Le constat déguisant une saisie-descriptive
Les saisies-contrefaçon ne sont pas les seuls procès-verbaux à être annulés par le TGI, un autre acte, que le TGI redéfinit, l’est aussi.
Dans le jugement du 10 juin 2010, la société Neuf avait désiré faire procéder au constat d’achat de l’objet litigieux pour la défense de ses droits et actions. L’usage des procès-verbaux de constat répond aux nécessités de la pratique en permettant de fixer un état de fait susceptible de se modifier ou de disparaitre. Il s’agit d’un mode de preuve particulièrement courant puisque les huissiers peuvent, sans l’autorisation d’un juge, procéder à des constats d’achat. Une limite est néanmoins prévue par la loi : les huissiers doivent demeurer sur la voie publique.

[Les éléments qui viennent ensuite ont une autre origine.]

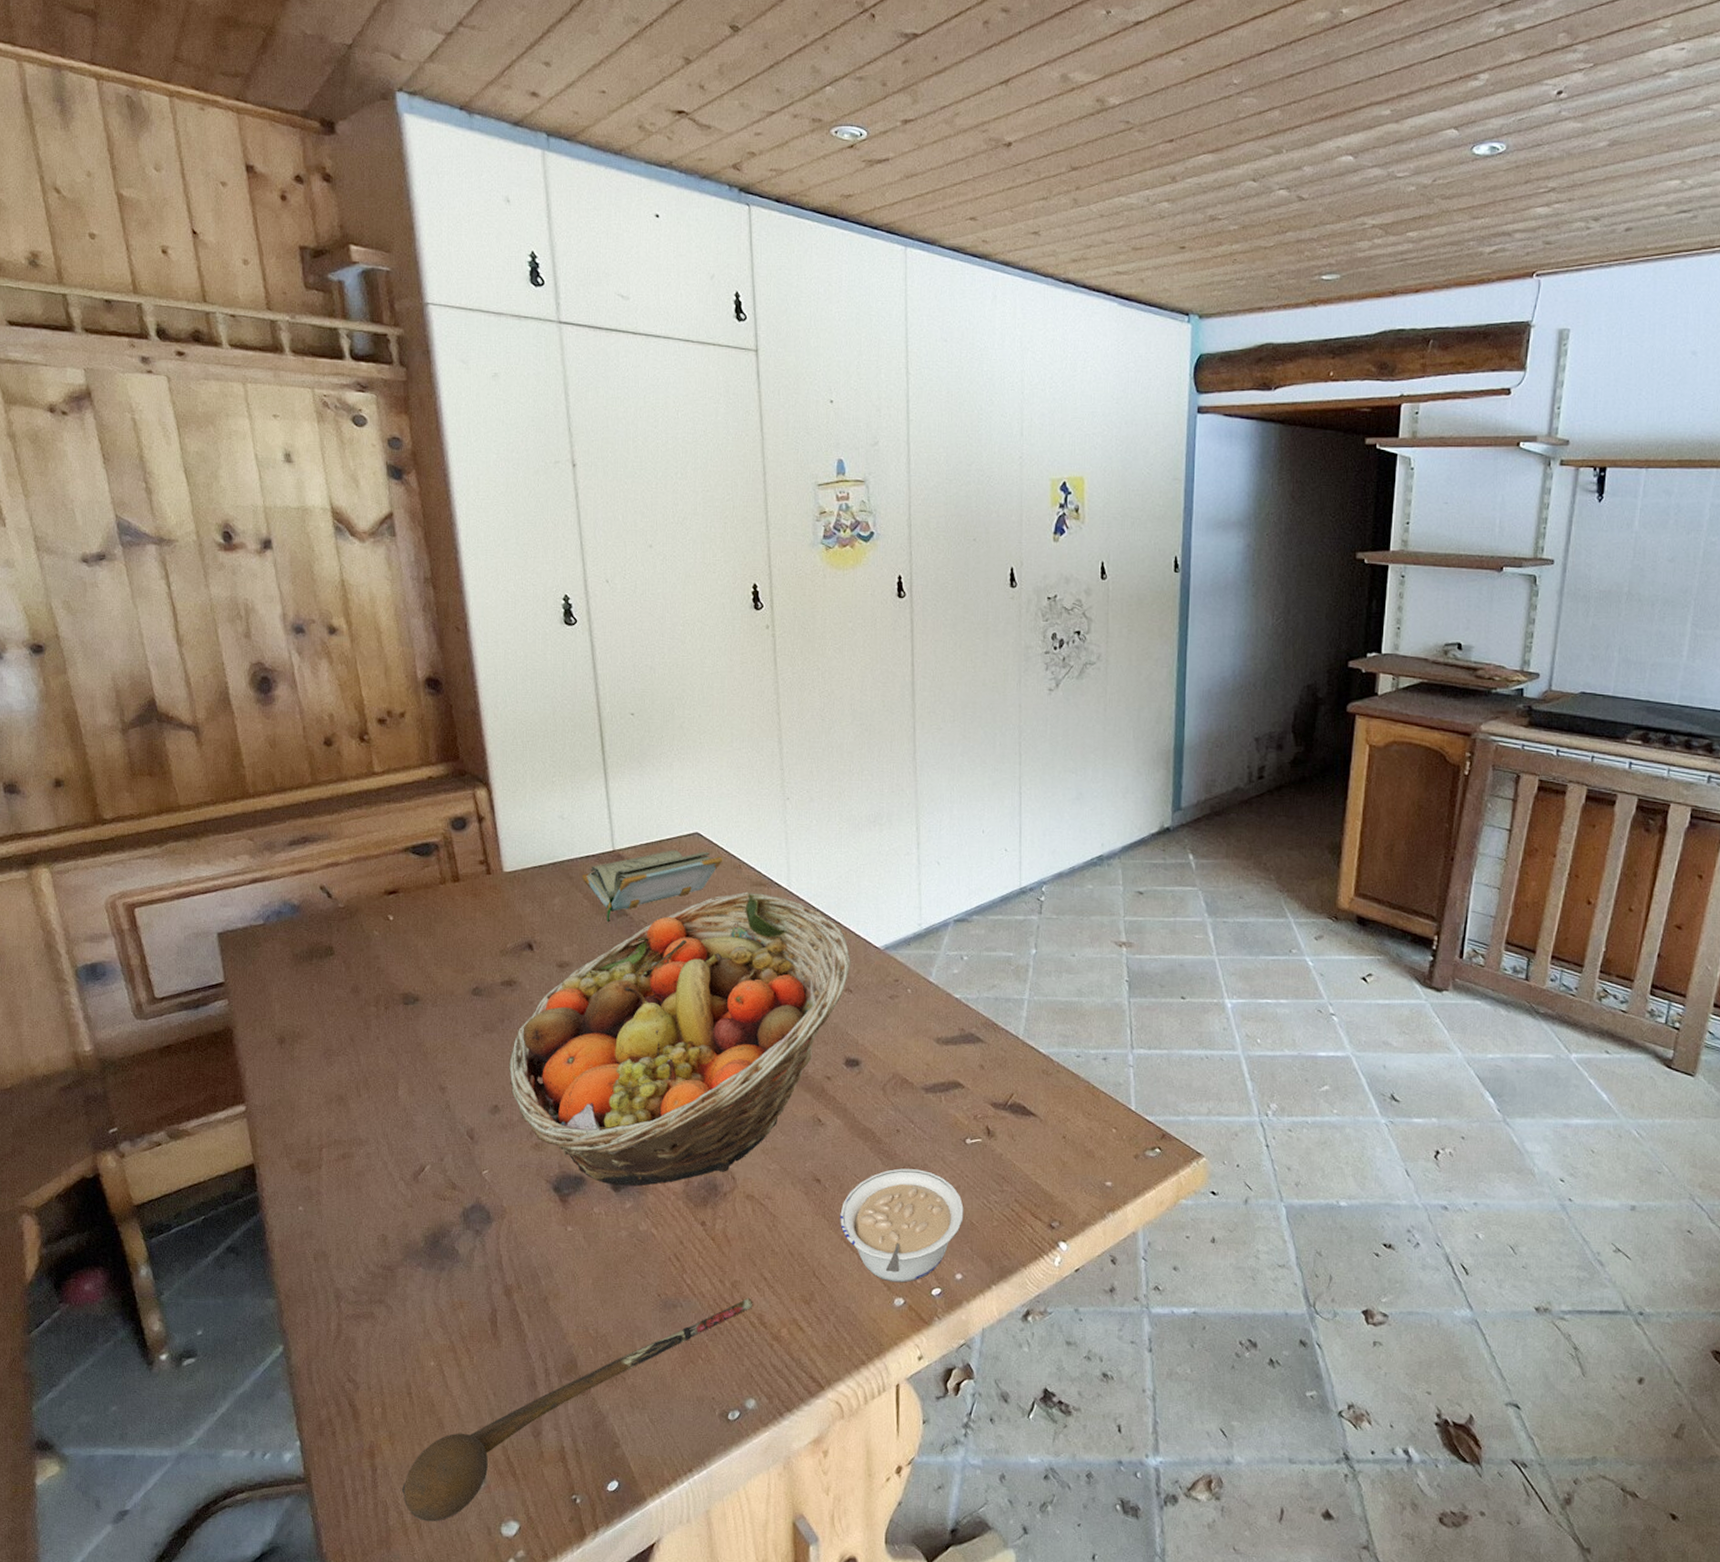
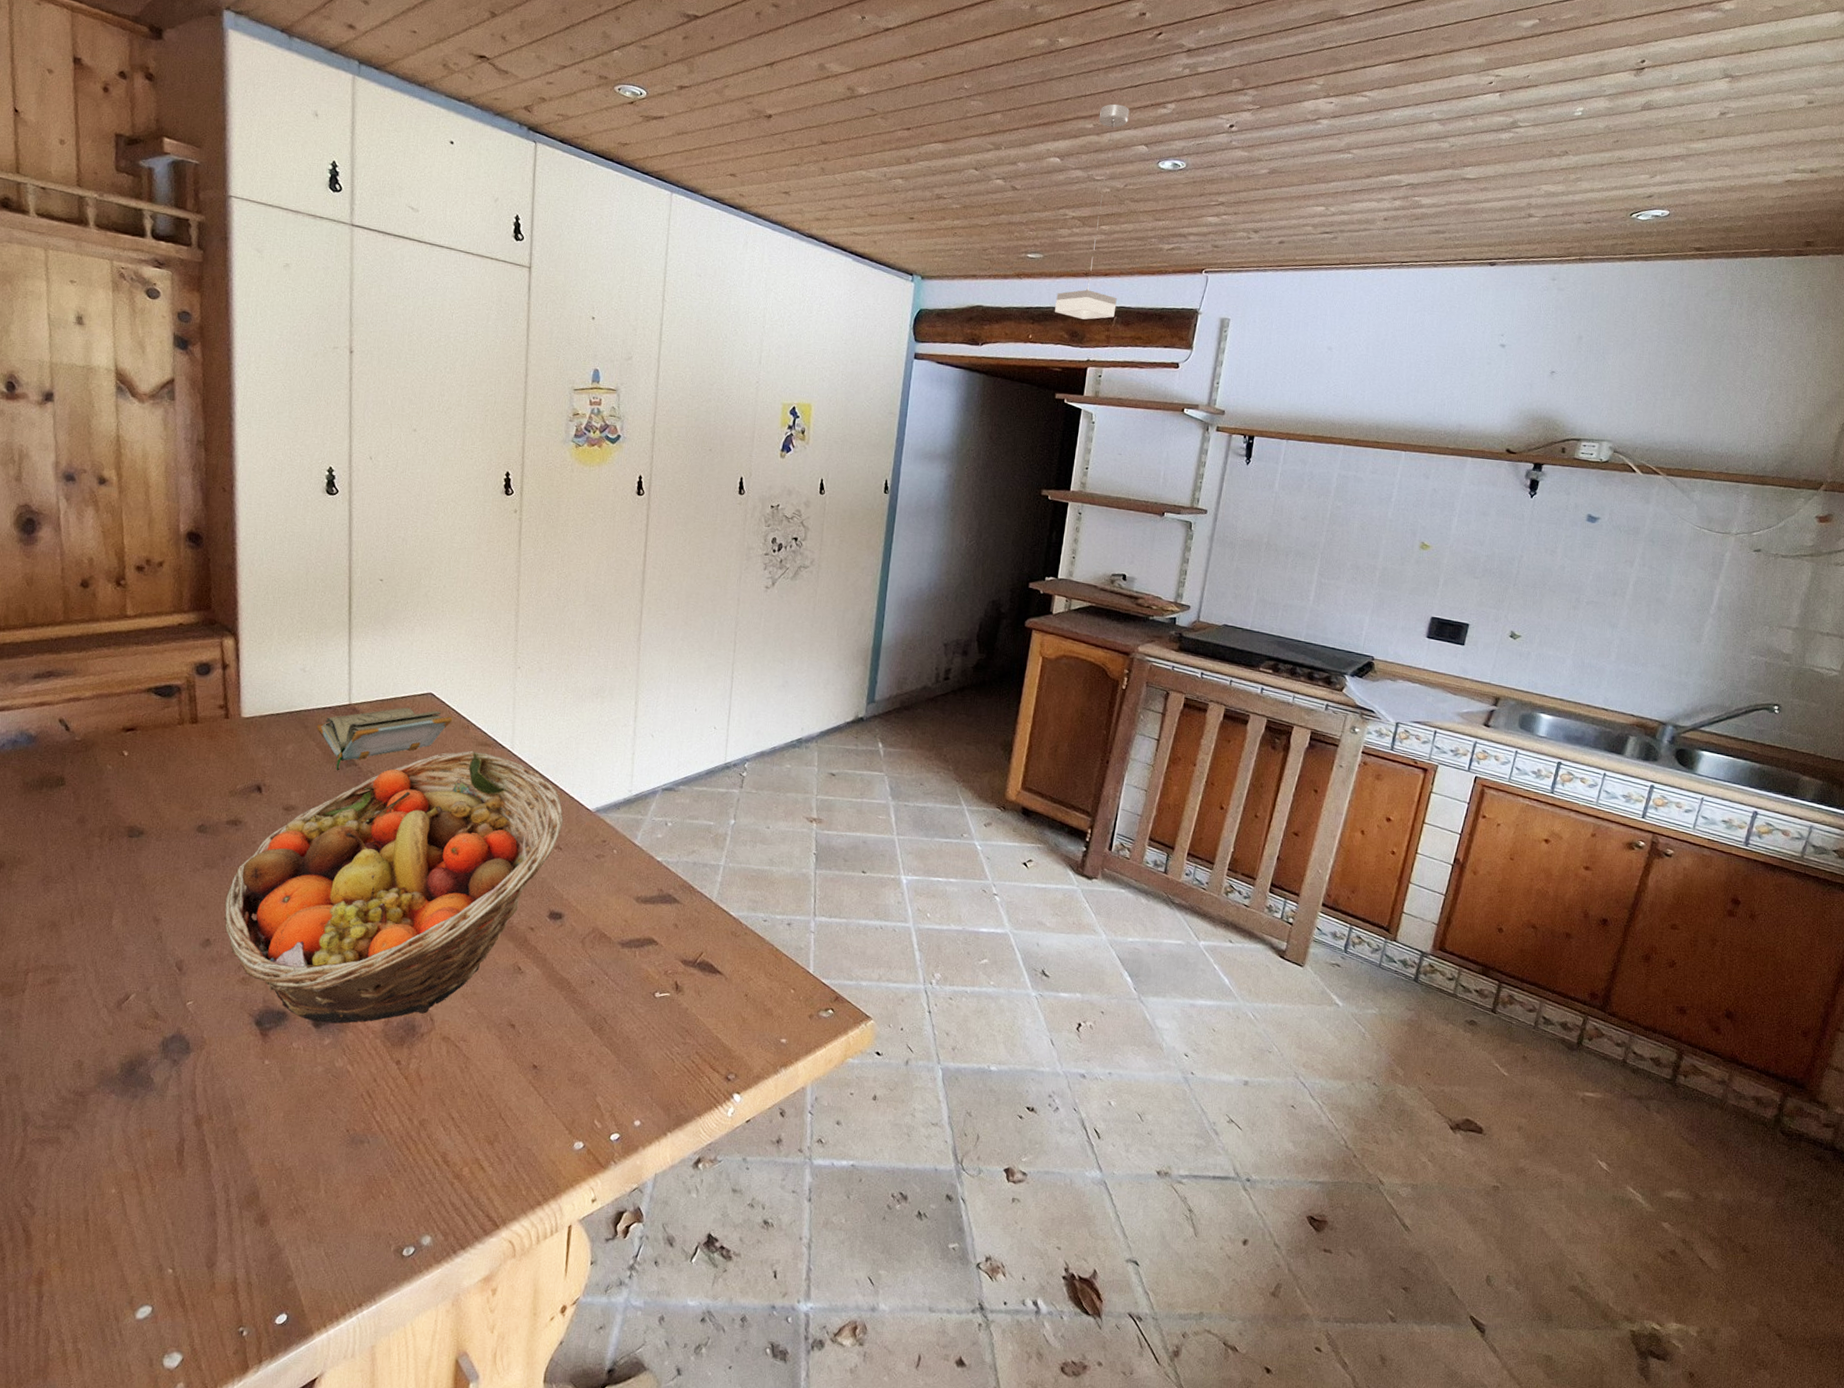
spoon: present [401,1298,752,1522] -> none [66,1136,438,1352]
legume: present [840,1168,964,1283] -> none [529,1017,648,1127]
pendant lamp: none [1359,81,1433,347] -> present [1055,104,1129,320]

En l’espèce, un employé du Conseil en Propriété Industrielle de la société Neuf s’était rendue dans un des magasins de la société H&M et en était ressortie contenant son achat, qu’elle avait remis à l’huissier qui se tenait devait le magasin. De retour à son étude, l’huissier avait effectué une description du blouson, y avait apposé un scellé et avait annexé à son procès-verbal une photographie du blouson ainsi qu’une copie du ticket de casse. Le TGI considéra que les opérations précédemment décrites avaient été effectuées aux fins d’établir l’existence d’une contrefaçon et qu’elles avaient abouti à la description détaillée du blouson litigieux. L’huissier avait par conséquent réalisé une saisie-descriptive telle que prévue par l’article L. 332-1 du code de la propriété intellectuelle au lieu d’un constat, mais sans respecter les règles énoncées par ledit article et surtout sans que la société Neuf n’ait obtenu l’autorisation préalable du juge. Cette requalification de l’acte effectué par l’huissier constitue une nouvelle occasion pour le TGI de réitérer la suprématie du juge et des termes de son ordonnance dans le cadre de procédures réalisées par huissier.